ISRO in Talks With Boeing, Blue Origin, Voyager For Space Partnerships
ISRO is exploring joint collaborations with Boeing, Jeff Bezos’s Blue Origin and Voyager, as an official visit by the head of NASA highlights the growing cooperation between the US and India.
India's space agency ISRO is exploring joint collaborations with Boeing Co., Jeff Bezos's Blue Origin LLC and Voyager Space Holdings Inc., as an official visit by the head of NASA highlights the growing level of cooperation between the US and India in outer space.
The potential partnerships could also involve Indian commercial entities, India's Department of Space said in a statement Wednesday.
NASA Administrator Bill Nelson is visiting several locations in India this week, including Bengaluru-based facilities that are testing and integrating spacecraft for a joint US-Indian Earth-observing mission scheduled for launch in 2024.
Nelson's visit underscores NASA's deepening space alliance with the Indian Space Research Organization, which this year notched several accomplishments including the landing of a spacecraft near the moon's south pole in August.
The two space agencies are planning to send an Indian astronaut to the International Space Station next year.

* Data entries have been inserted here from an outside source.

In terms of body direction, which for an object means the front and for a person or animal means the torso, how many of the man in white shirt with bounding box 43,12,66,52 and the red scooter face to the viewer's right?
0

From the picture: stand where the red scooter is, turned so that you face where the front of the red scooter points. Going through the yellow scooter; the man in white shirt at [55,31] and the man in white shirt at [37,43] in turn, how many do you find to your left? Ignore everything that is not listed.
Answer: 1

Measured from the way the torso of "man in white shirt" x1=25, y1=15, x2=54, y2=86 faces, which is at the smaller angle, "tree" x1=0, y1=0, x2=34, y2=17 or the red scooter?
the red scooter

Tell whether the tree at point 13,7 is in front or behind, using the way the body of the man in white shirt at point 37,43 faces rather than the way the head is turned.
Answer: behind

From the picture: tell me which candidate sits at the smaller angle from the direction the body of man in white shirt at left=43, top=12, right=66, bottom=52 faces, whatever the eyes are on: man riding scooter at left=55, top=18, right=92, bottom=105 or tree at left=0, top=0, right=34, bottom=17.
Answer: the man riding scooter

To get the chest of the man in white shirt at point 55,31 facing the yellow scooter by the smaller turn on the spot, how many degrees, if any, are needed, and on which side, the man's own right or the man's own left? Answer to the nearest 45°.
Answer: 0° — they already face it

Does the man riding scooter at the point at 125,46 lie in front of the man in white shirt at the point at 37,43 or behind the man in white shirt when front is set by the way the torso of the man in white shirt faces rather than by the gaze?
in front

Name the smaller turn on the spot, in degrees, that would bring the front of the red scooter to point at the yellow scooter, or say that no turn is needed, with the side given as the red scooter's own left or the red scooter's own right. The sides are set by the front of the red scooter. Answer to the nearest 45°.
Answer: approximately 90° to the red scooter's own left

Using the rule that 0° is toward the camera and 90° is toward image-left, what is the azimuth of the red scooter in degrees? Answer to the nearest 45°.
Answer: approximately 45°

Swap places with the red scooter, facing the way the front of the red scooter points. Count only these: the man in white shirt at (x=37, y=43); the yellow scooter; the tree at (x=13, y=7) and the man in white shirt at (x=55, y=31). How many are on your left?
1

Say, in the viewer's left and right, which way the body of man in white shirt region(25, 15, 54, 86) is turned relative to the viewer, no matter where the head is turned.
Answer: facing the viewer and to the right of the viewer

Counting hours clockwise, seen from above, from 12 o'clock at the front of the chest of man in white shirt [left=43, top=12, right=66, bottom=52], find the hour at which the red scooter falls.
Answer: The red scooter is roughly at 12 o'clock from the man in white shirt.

In June, Nelson joined a ceremony in Washington when India signed the Artemis Accords, a US-backed initiative with more than two dozen other countries to establish principles for space exploration.
Blue Origin is “very keen” on considering using an Indian rocket as a crew capsule to service its proposed space station Orbital Reef in low-Earth orbit, ISRO Chairman S. Somanath told The Times of India in June. Larsen & Toubro Ltd., an Indian manufacturer of engineering equipment, is in early discussions with Blue Origin to supply orbital launch capabilities, according to local media.
Denver-based Voyager in July announced a preliminary agreement with ISRO's commercial arm, NewSpace India Ltd., to explore using Indian rockets to launch and deploy small satellites.
Voyager in July also signed a memorandum of understanding with ISRO and the Indian National Space Promotion and Authorization Center regarding the use of Gaganyaan, the space agency's crewed spacecraft now under development, to service a proposed space station, Starlab.
Boeing is considering designing and manufacturing of a space capsule simulator for India's human spaceflight project but hasn't signed a contract yet, according to local media.
India's upcoming projects include its first launch of astronauts on a crewed mission, scheduled for 2025.
To boost its lunar ambitions, the country plans to develop a next-generation launch vehicle and a new launchpad, with the goal of landing people on the moon by 2040.
ISRO's to-do list also includes establishing a space station by 2035, launching a Venus orbiter and landing on Mars.